## Teks Bacaan
************
IRT di Abdya Sulap Buah dan Sayur Jadi Karya Seni yang Memukau
Kreativitas Cut Aifar, ibu rumah tangga (IRT) dari Desa Lhung Tarok, Aceh Barat Daya (Abdya), mengubah buah dan sayur menjadi hiasan garnish yang memukau, menginspirasi pemberdayaan perempuan melalui seni ukir.
| Cut Aifar, yang tinggal di Desa Lhungtarok, telah mengembangkan seni ukir buah dan sayur (fruit carving) yang dikenal sebagai garnish. FOTO: Dina Ulfa/ Abdya Times |
BLANGPIDIE - Tangan terampil Cut Aifar, seorang ibu rumah tangga berusia 33 tahun, telah mengubah dapurnya menjadi studio seni yang menghasilkan karya-karya memukau. Dengan ketelatenan dan kreativitasnya, ia mengubah buah dan sayuran biasa menjadi hiasan garnish yang luar biasa, memukau masyarakat Abdya.
Cut Aifar, yang tinggal di Desa Lhungtarok, telah mengembangkan seni ukir buah dan sayur (fruit carving) yang dikenal sebagai garnish. Karya-karyanya, yang mencakup bunga kelopak indah, angsa, dan keranjang buah dekoratif, telah menjadi sorotan di berbagai acara, terutama pesta pernikahan.
"Ini kerajinan tangan dalam mengolah buah dan sayur menjadi hiasan," ujar Cut Aifar, menggambarkan proses kreatifnya ketika berbincang dengan Abdya Times, Sabtu (13/6/2026).
Ia menjelaskan bahwa hobi ini bermula dari keinginan untuk menghias meja makan keluarga, namun kini telah berkembang menjadi keahlian yang dicari banyak orang.
![]() |
| Salah satu hasil karya Cut Aifar |
Karya-karya Cut Aifar tidak hanya menghiasi meja pengantin, tetapi juga menjadi pusat perhatian di meja prasmanan. Tamu-tamu undangan sering kali terkejut mengetahui bahwa dekorasi bunga yang detail dan mewah tersebut terbuat dari sayuran dan buah-buahan segar.
Keahlian Cut Aifar dalam seni garnish telah membuatnya menjadi mentor yang dicari. Ia aktif berbagi pengetahuan dengan ibu-ibu Pemberdayaan Kesejahteraan Keluarga (PKK) di Abdya, mengajarkan teknik mengukir, memilih bahan, dan menjaga kesegaran garnish.
************
## Daftar Tersedia
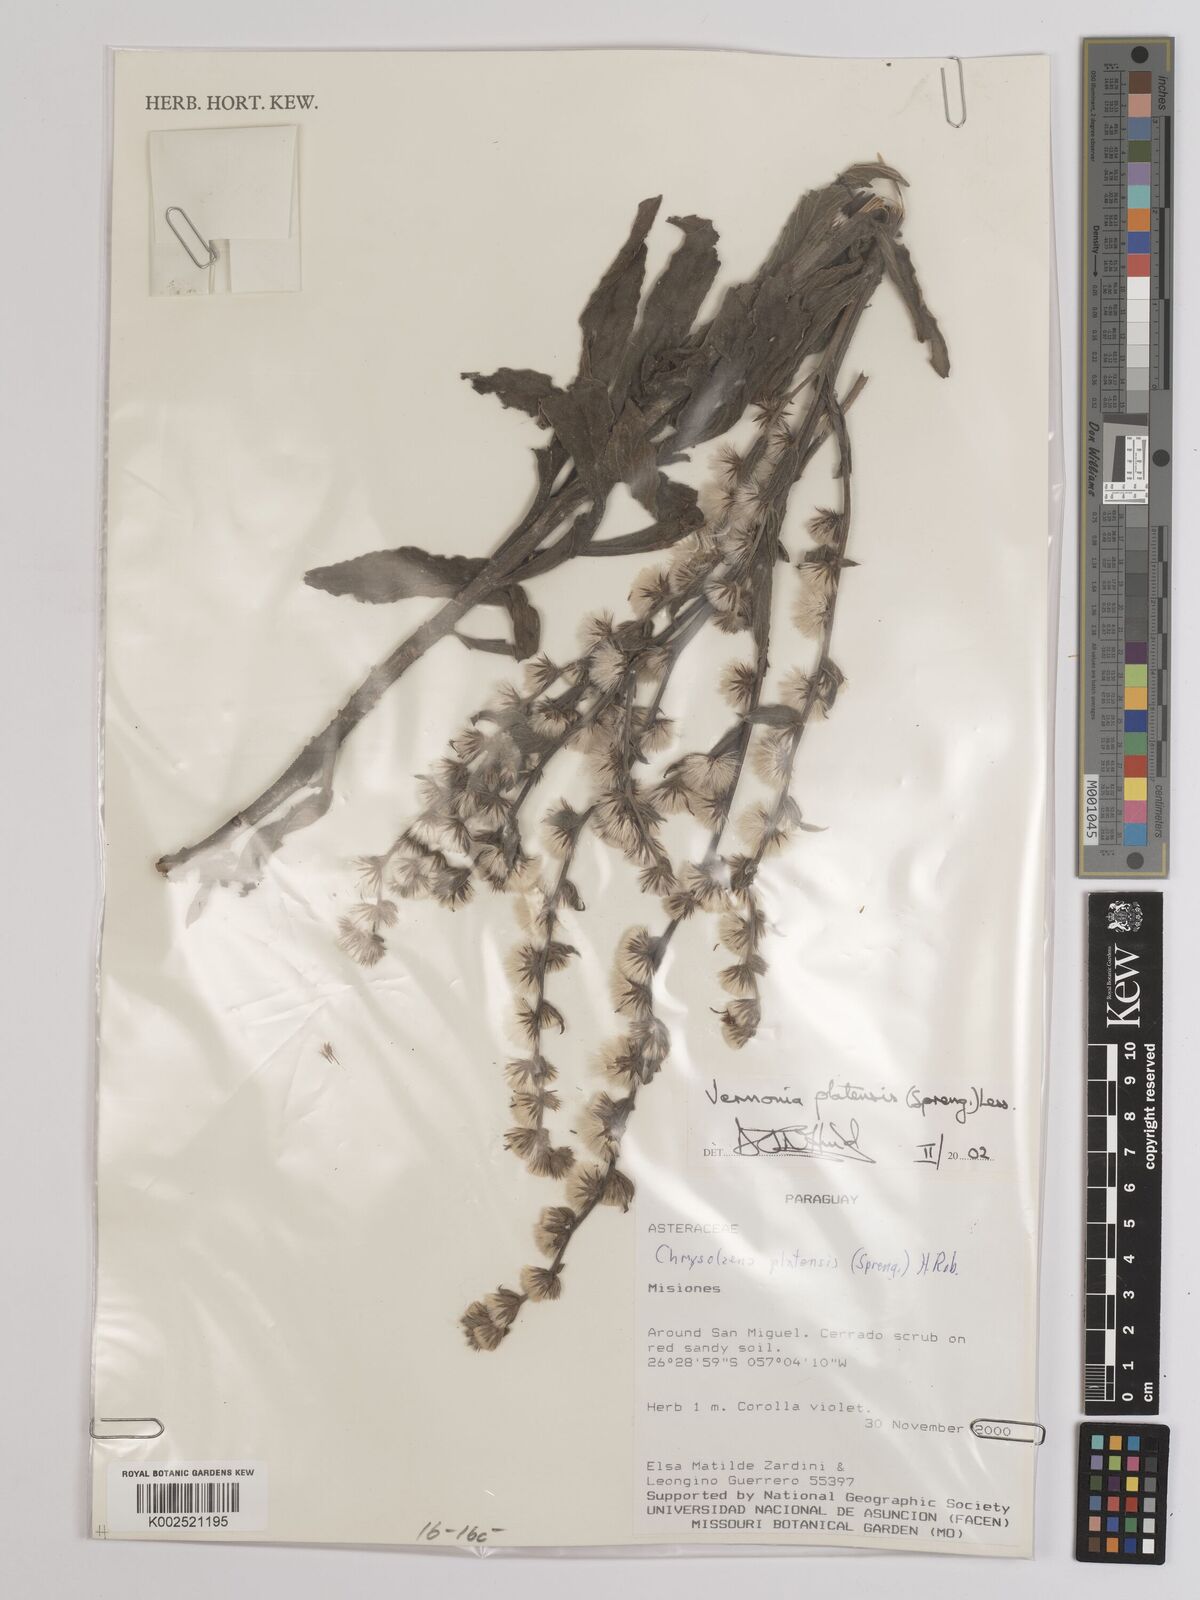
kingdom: Plantae
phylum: Tracheophyta
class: Magnoliopsida
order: Asterales
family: Asteraceae
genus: Chrysolaena
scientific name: Chrysolaena platensis
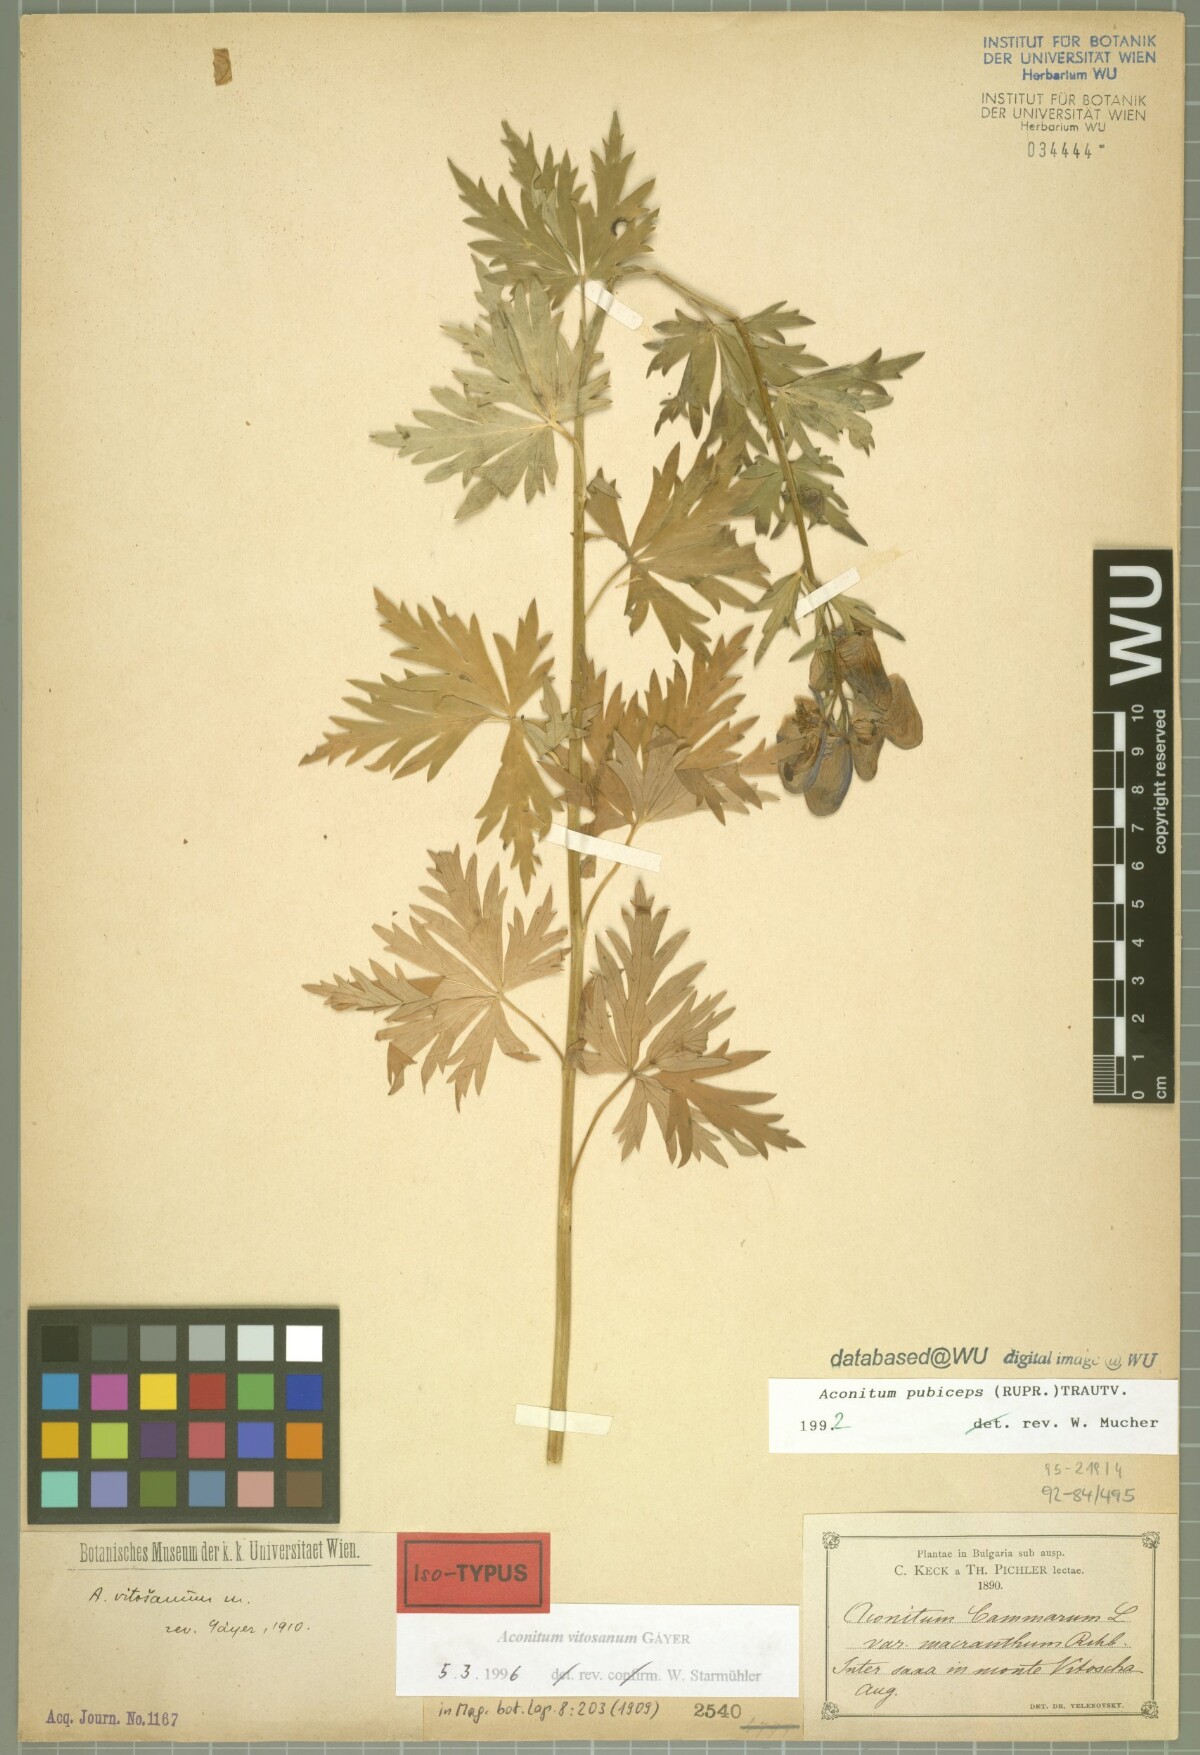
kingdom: Plantae
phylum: Tracheophyta
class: Magnoliopsida
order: Ranunculales
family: Ranunculaceae
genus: Aconitum
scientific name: Aconitum vitosanum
************
## Soal A
Menurut berita tentang Cut Aifar, berapa umurnya?
## Soal B
Salin persis bagian berita tentang Cut Aifar, mulai dari kata-kata "Ia menjelaskan bahwa" dan berhenti setelah kata-kata "menjaga kesegaran garnish.".

## Kolom Jawaban A
33 tahun.

## Kolom Jawaban B
Ia menjelaskan bahwa hobi ini bermula dari keinginan untuk menghias meja makan keluarga, namun kini telah berkembang menjadi keahlian yang dicari banyak orang.
![]() |
| Salah satu hasil karya Cut Aifar |
Karya-karya Cut Aifar tidak hanya menghiasi meja pengantin, tetapi juga menjadi pusat perhatian di meja prasmanan. Tamu-tamu undangan sering kali terkejut mengetahui bahwa dekorasi bunga yang detail dan mewah tersebut terbuat dari sayuran dan buah-buahan segar.
Keahlian Cut Aifar dalam seni garnish telah membuatnya menjadi mentor yang dicari. Ia aktif berbagi pengetahuan dengan ibu-ibu Pemberdayaan Kesejahteraan Keluarga (PKK) di Abdya, mengajarkan teknik mengukir, memilih bahan, dan menjaga kesegaran garnish.